Collecte des données :
- Inventaire des postes directs et indirects
- Centralisation des fichiers fournisseurs
- Vérification des facteurs d’émission
- Archivage des hypothèses comptables
Ayant défini le périmètre et les normes, la mesure de l’empreinte carbone devient opérationnelle pour l’entreprise.
La mesure commence par un bilan carbone structuré, couvrant scopes 1, 2 et 3
Le bilan carbone fournit une base chiffrée pour suivre les émissions et piloter les réductions. Selon l’ADEME, la qualité des données terrain influence directement la robustesse de la comptabilité carbone. Collecter les consommations énergétiques, le carburant et les données fournisseurs est essentiel dès le départ.
Des outils numériques et des audits permettent d’homogénéiser les entrées et de tracer les hypothèses utilisées. Une cartographie des fournisseurs aide à prioriser les postes de scope trois les plus significatifs. Ce travail prépare la réponse aux enjeux d’adaptation et de charge de la preuve.
Mesures méthodologiques :
- Standardiser les formats de remontée fournisseurs
- Utiliser facteurs d’émission reconnus
- Documenter les zones d’incertitude
- Planifier audits internes réguliers
La focalisation sur le carbone demande d’être complétée par une vision plus large sur la biodiversité
Le carbone reste une unité pratique, mais il ne couvre pas tous les enjeux environnementaux pertinents. Selon Urbanomy, il convient d’élargir l’analyse aux ressources, à l’eau et à la biodiversité pour éviter une vision en tunnel.
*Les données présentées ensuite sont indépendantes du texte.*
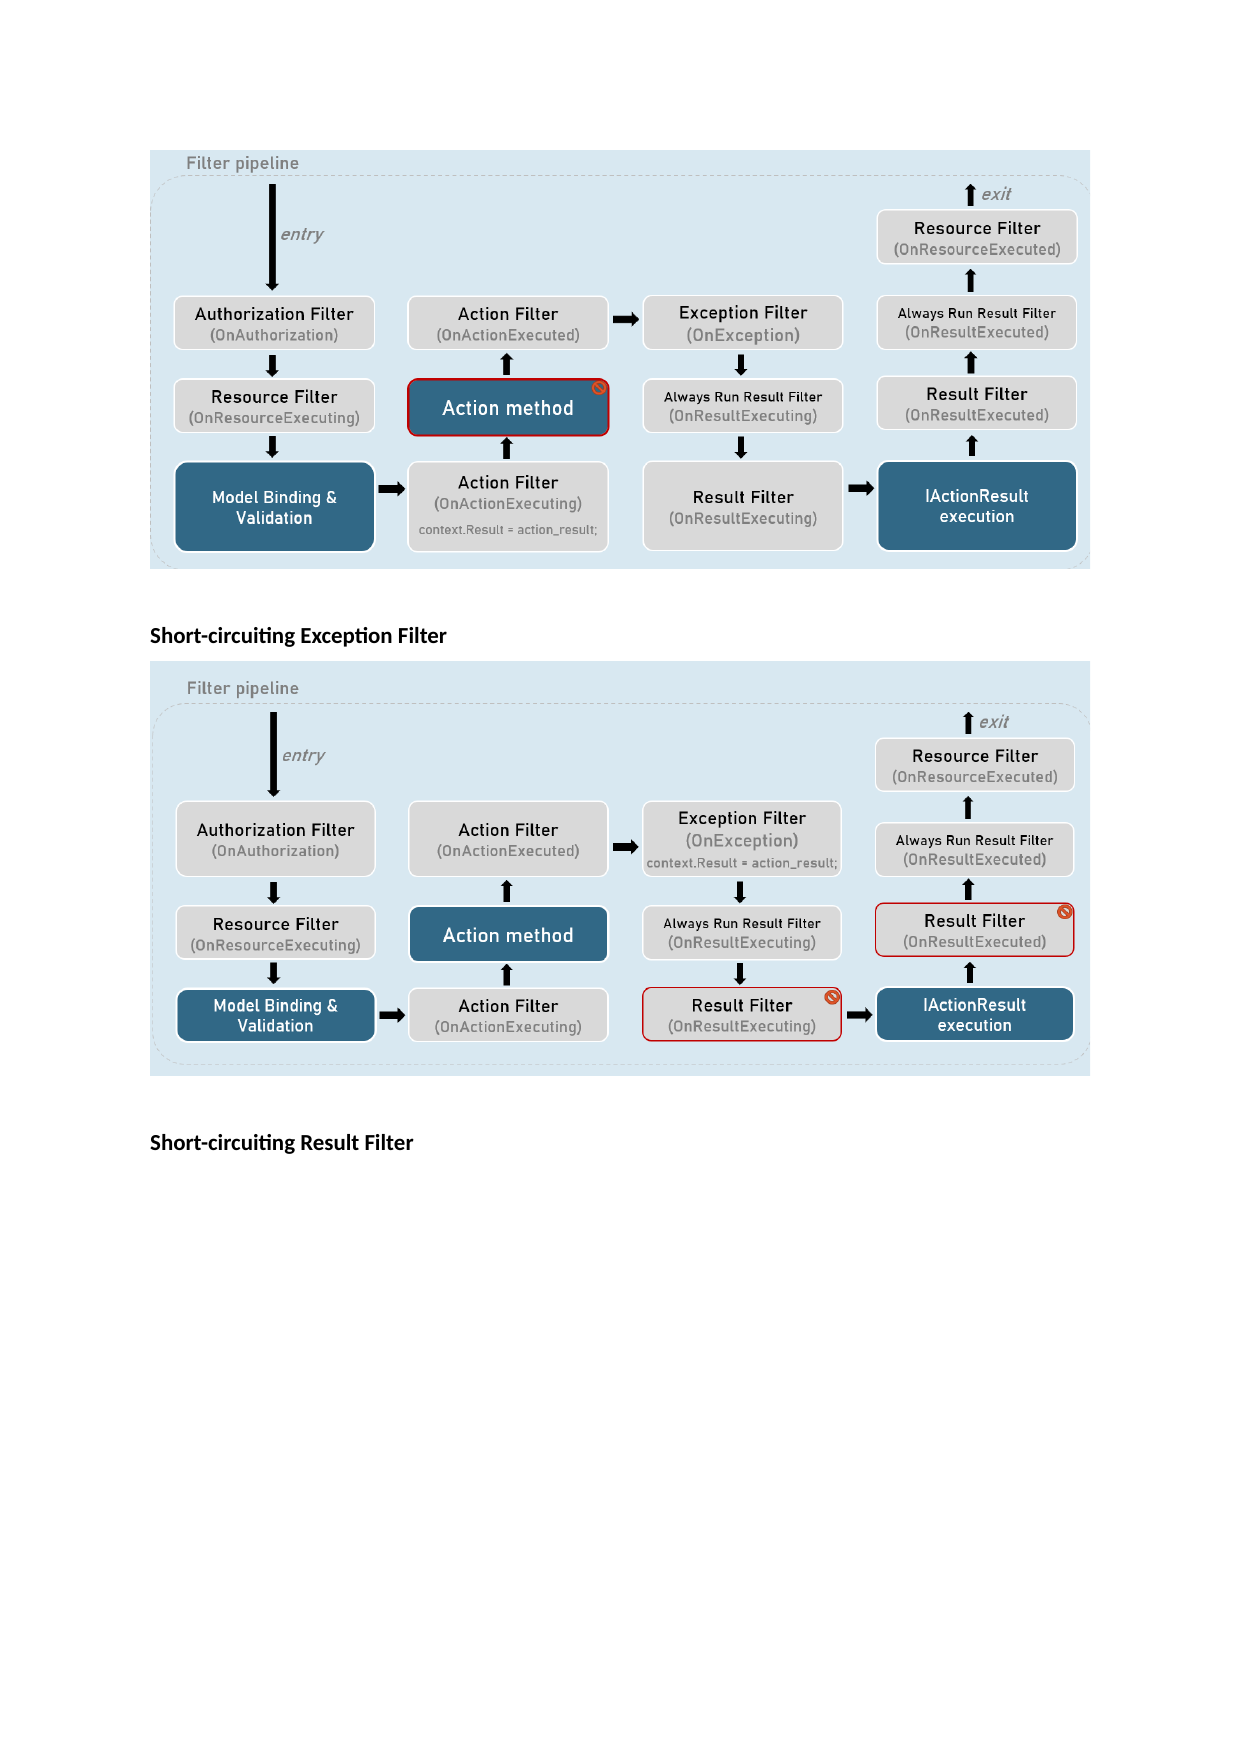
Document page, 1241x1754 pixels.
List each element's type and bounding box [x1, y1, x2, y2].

picture [150, 150, 1091, 569]
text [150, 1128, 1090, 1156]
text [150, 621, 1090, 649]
picture [150, 661, 1091, 1076]
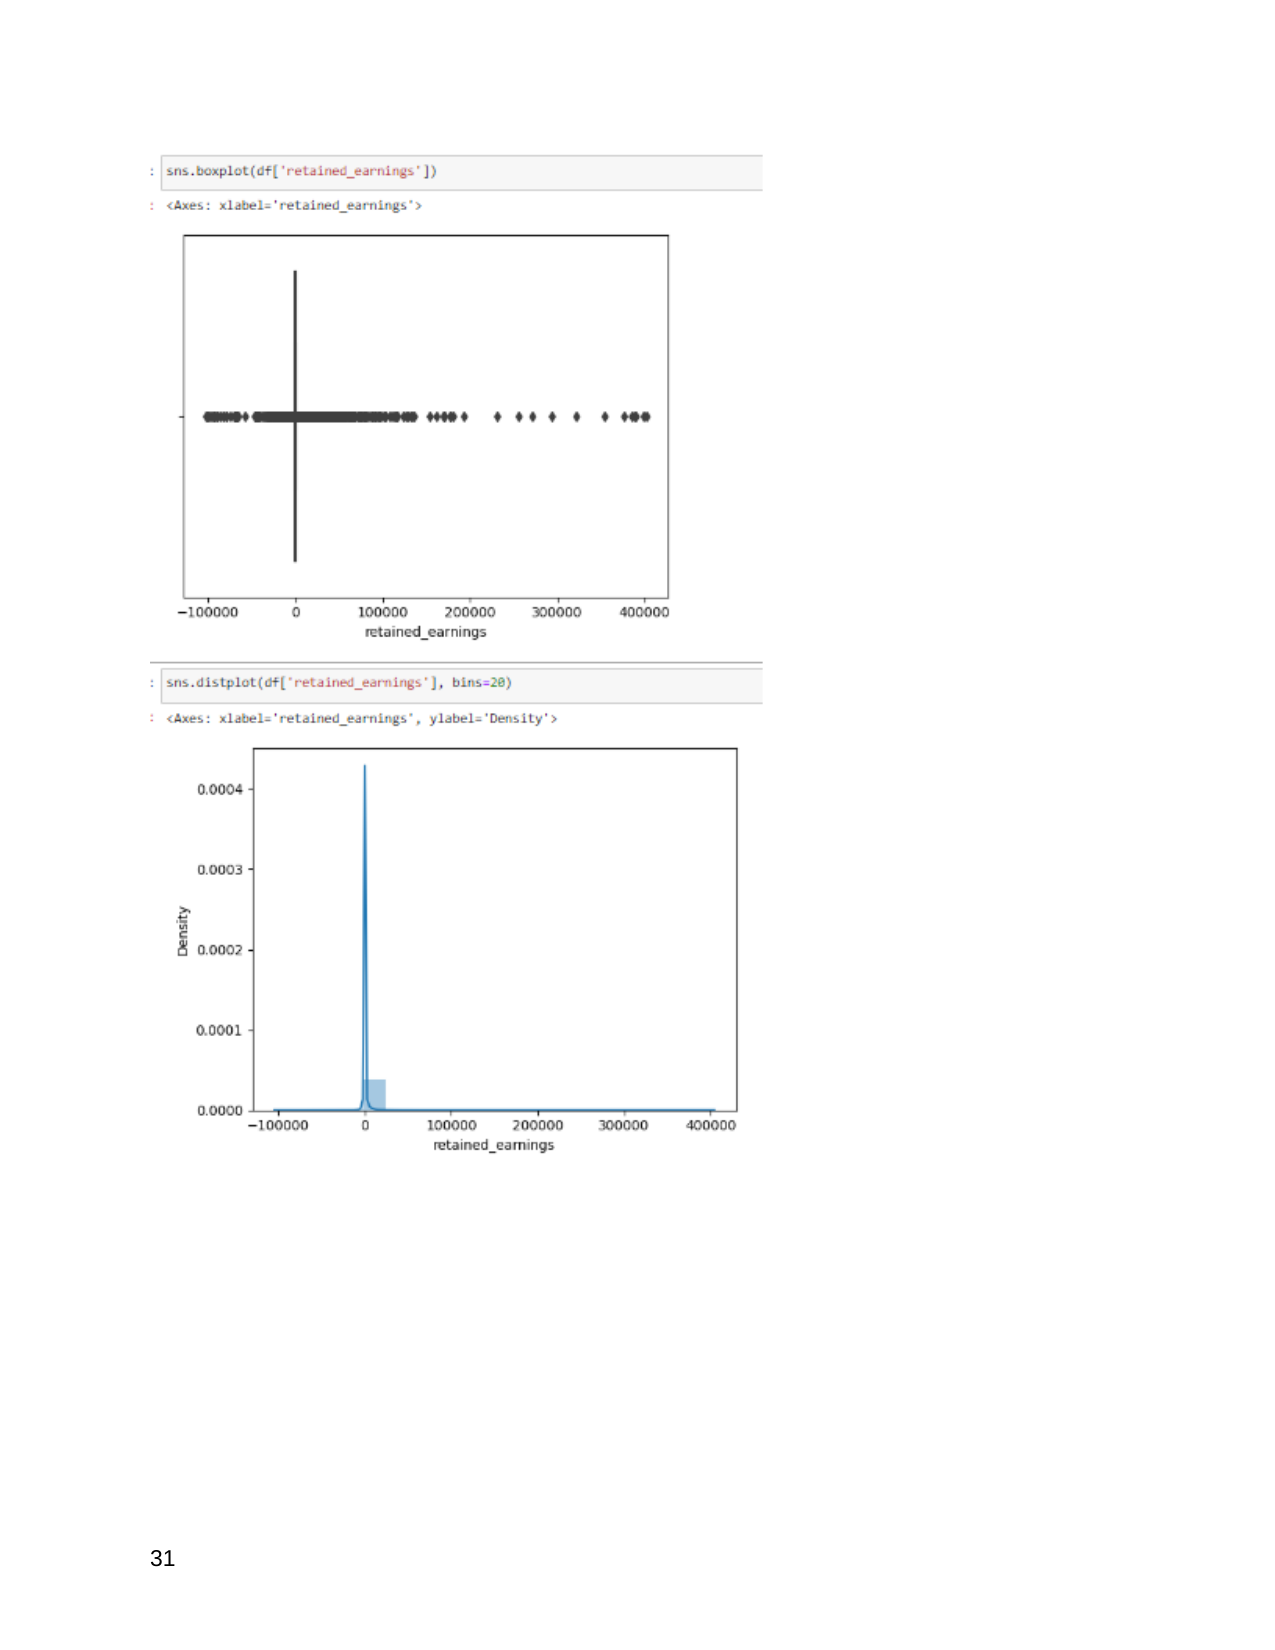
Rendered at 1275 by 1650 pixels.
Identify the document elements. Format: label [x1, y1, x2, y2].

picture [150, 150, 763, 1158]
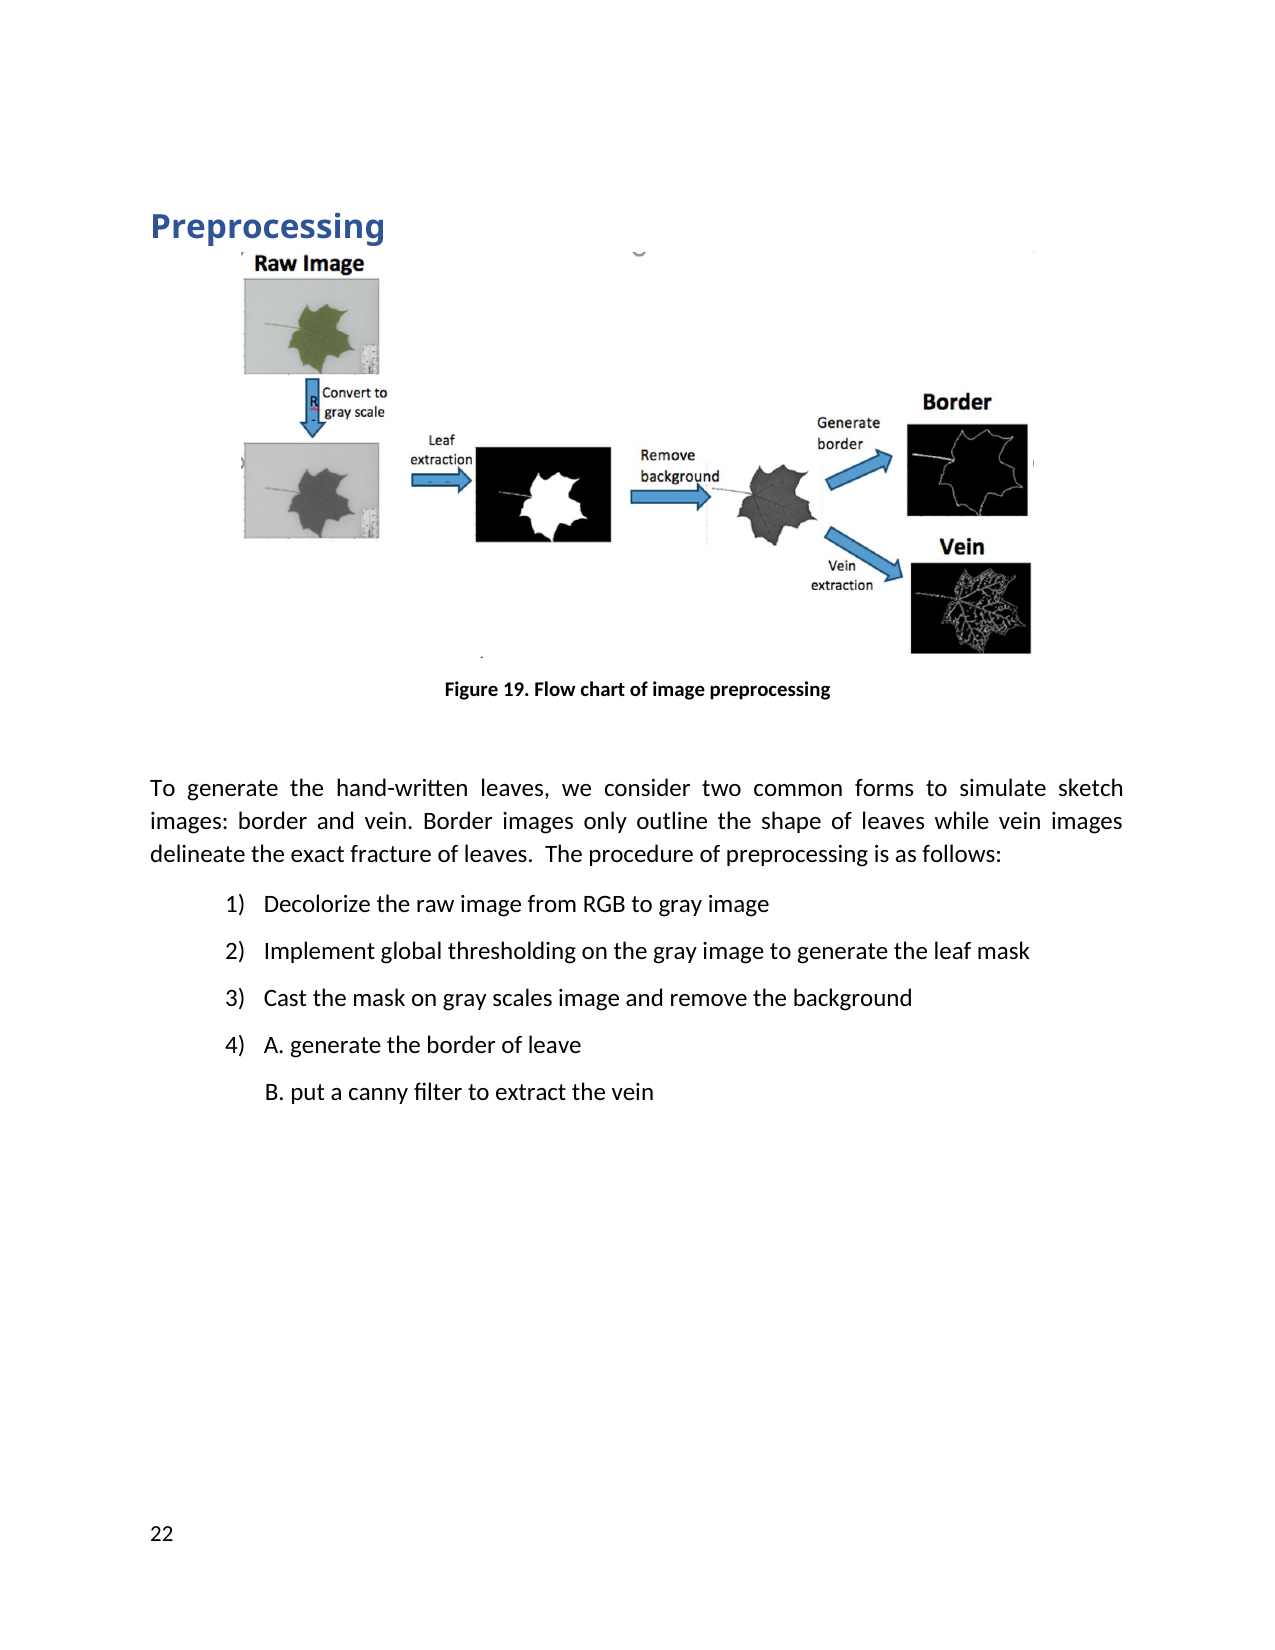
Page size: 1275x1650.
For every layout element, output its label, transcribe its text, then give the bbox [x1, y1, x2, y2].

text To generate the hand-written leaves, we consider two common forms to simulate sketch images: border and vein. Border images only outline the shape of leaves while vein images delineate the exact fracture of leaves. The procedure of preprocessing is as follows: [150, 772, 1125, 869]
text 4) A. generate the border of leave [225, 1029, 1125, 1060]
text 1) Decolorize the raw image from RGB to gray image [225, 888, 1125, 918]
text B. put a canny filter to extract the vein [225, 1076, 1125, 1107]
subtitle Preprocessing [150, 203, 1125, 248]
text 2) Implement global thresholding on the gray image to generate the leaf mask [225, 935, 1125, 965]
picture [241, 252, 1034, 658]
text Figure 19. Flow chart of image preprocessing [150, 676, 1125, 702]
text 3) Cast the mask on gray scales image and remove the background [225, 982, 1125, 1013]
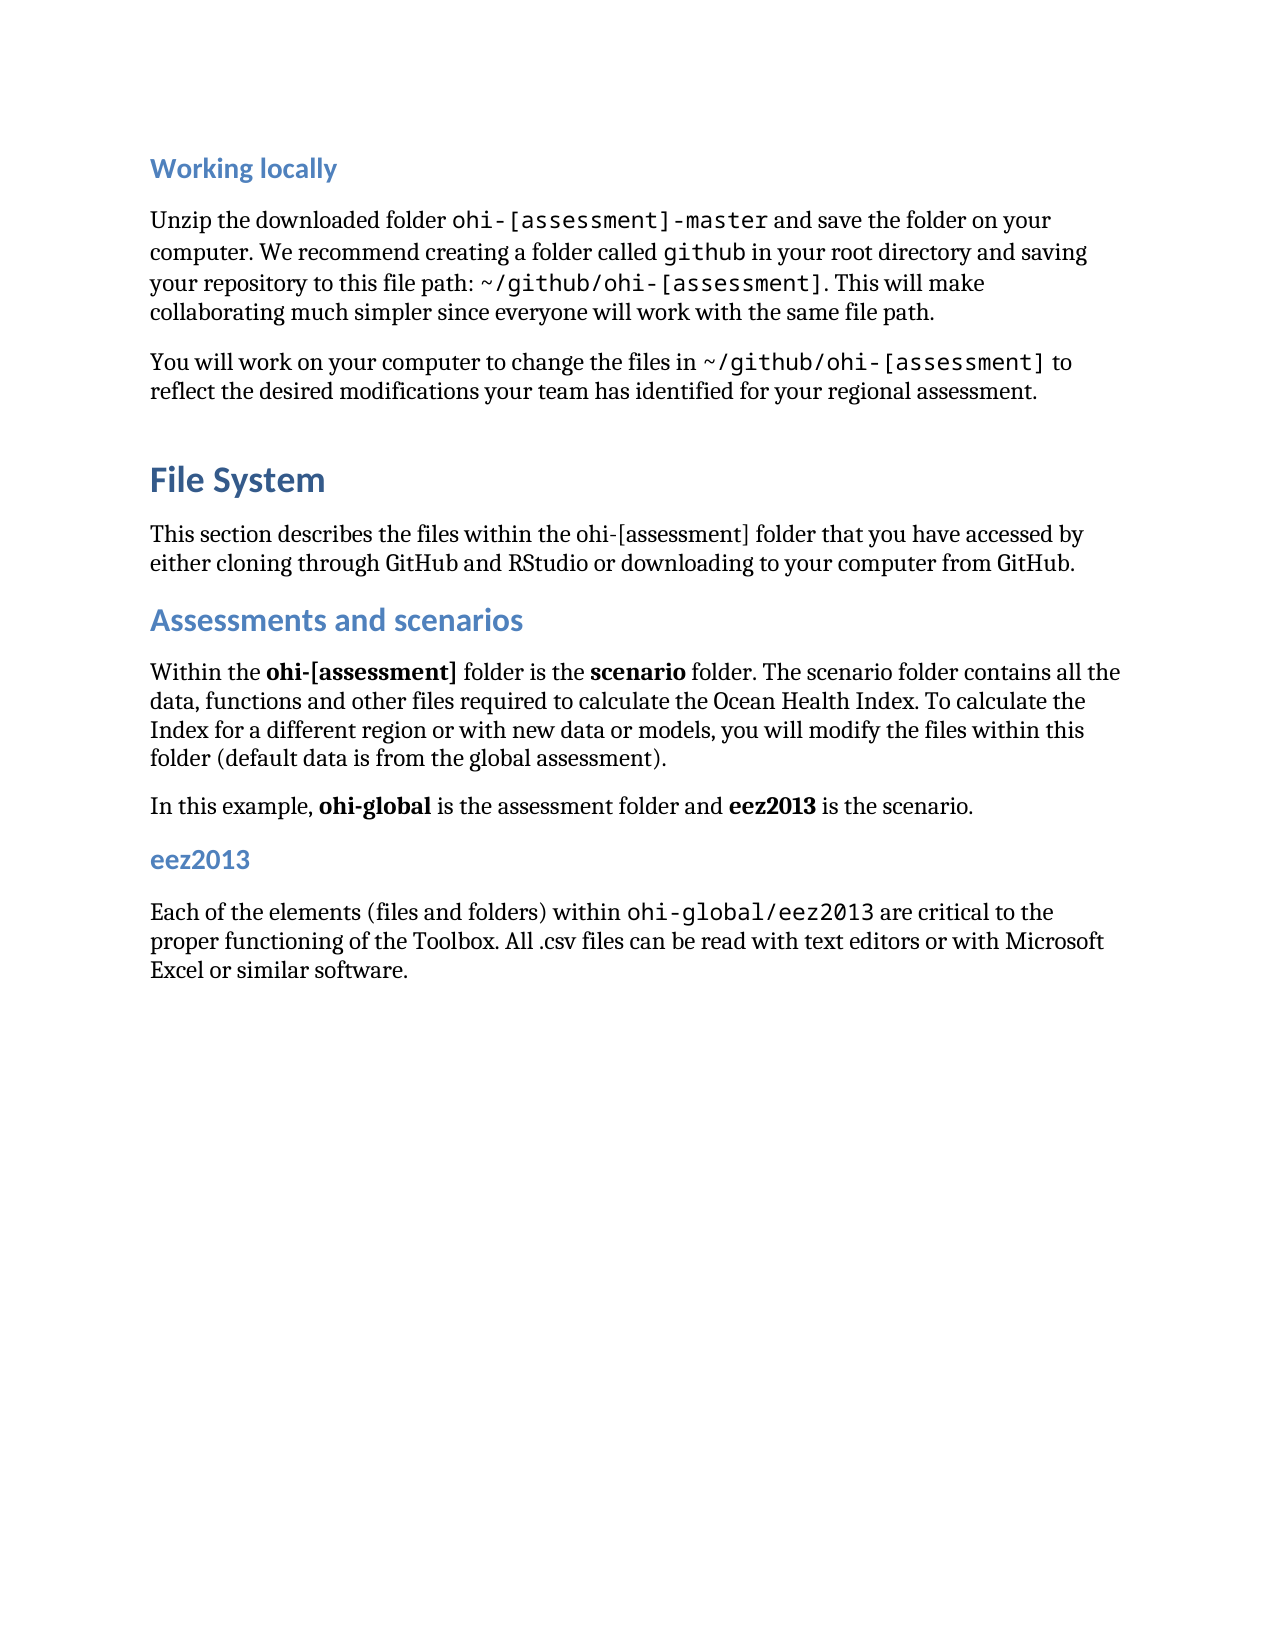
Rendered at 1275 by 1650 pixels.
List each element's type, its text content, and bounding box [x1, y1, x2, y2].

text Unzip the downloaded folder ohi-[assessment]-master and save the folder on your computer. We recommend creating a folder called github in your root directory and saving your repository to this file path: ~/github/ohi-[assessment]. This will make collaborating much simpler since everyone will work with the same file path. [150, 204, 1125, 327]
text This section describes the files within the ohi-[assessment] folder that you have accessed by either cloning through GitHub and RStudio or downloading to your computer from GitHub. [150, 520, 1125, 578]
text Each of the elements (files and folders) within ohi-global/eez2013 are critical to the proper functioning of the Toolbox. All .csv files can be read with text editors or with Microsoft Excel or similar software. [150, 896, 1125, 984]
subtitle Working locally [150, 150, 1125, 186]
text You will work on your computer to change the files in ~/github/ohi-[assessment] to reflect the desired modifications your team has identified for your regional assessment. [150, 346, 1125, 406]
subtitle Assessments and scenarios [150, 598, 1125, 639]
text Within the ohi-[assessment] folder is the scenario folder. The scenario folder contains all the data, functions and other files required to calculate the Ocean Health Index. To calculate the Index for a different region or with new data or models, you will modify the files within this folder (default data is from the global assessment). [150, 658, 1125, 773]
subtitle eez2013 [150, 841, 1125, 877]
text In this example, ohi-global is the assessment folder and eez2013 is the scenario. [150, 792, 1125, 821]
subtitle File System [150, 456, 1125, 501]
Les entreprises propriétaires de foncier doivent intégrer la séquence ERC et privilégier la préservation des milieux de qualité.
Enjeu
Mesure typique
Indicateur
Carbone
Bilan émissions (t CO2e)
Émissions totales
Eau
Consommation annuelle (m³)
Consommation totale
Biodiversité
Indice de pression locale
Score qualitatif
Ressources
Usage matières premières
Taux de recyclage
« Lors des inondations, plusieurs équipements critiques ont été hors service, cela a révélé des vulnérabilités opérationnelles »
Sophie L.
Après la mesure et l’élargissement des enjeux, l’organisation interne et la preuve deviennent centrales pour la conformité.
La gouvernance interne doit intégrer finance, RSE et opérationnel pour garantir la robustesse du reporting
Les directions financières et RSE doivent coopérer pour créer un flux de données fiable et auditable. La nomination de responsables RSE rattachés à la direction générale facilite la coordination et la visibilité stratégique. L’intégration des KPI ESG dans les tableaux de bord financiers permet un pilotage opérationnel et lisible pour les parties prenantes.
Gouvernance et outils :
- Charte de gouvernance ESG validée par la direction
- Outils centralisés pour la collecte et la vérification
- Formation croisée entre finance et opérations
- Processus d’audit interne des données RSE
« Nous avons créé un comité RSE-finance, cela a réduit les écarts de reporting entre unités »
Anaïs M.
La charge de la preuve sur les résultats conditionne l’accès aux financements et aux subventions
La capacité à démontrer résultats et trajectoires conditionne l’appétence des banques et investisseurs pour les projets durables. Les entreprises doivent établir des objectifs clairs, un calendrier et des indicateurs pour suivre l’efficacité des actions. Selon des retours sectoriels, la mise en oeuvre progressive des actions rapides facilite la crédibilité des trajectoires longues.
Actions prioritaires :
- Établir feuille de route de décarbonation vérifiable
- Documenter les quick wins et résultats mesurables
- Sécuriser financements via dossiers chiffrés
- Solliciter accompagnement d’experts RSE certifiés
« J’ai constaté que la mise en évidence de quick wins a débloqué un financement local pour notre projet »
Lucie R.
Source : Commission européenne, « Corporate Sustainability Reporting Directive (CSRD) », Commission européenne ; ADEME, « Outils pour le bilan carbone et adaptation », ADEME ; Urbanomy, « Analyse des pratiques RSE et charge de la preuve », Urbanomy.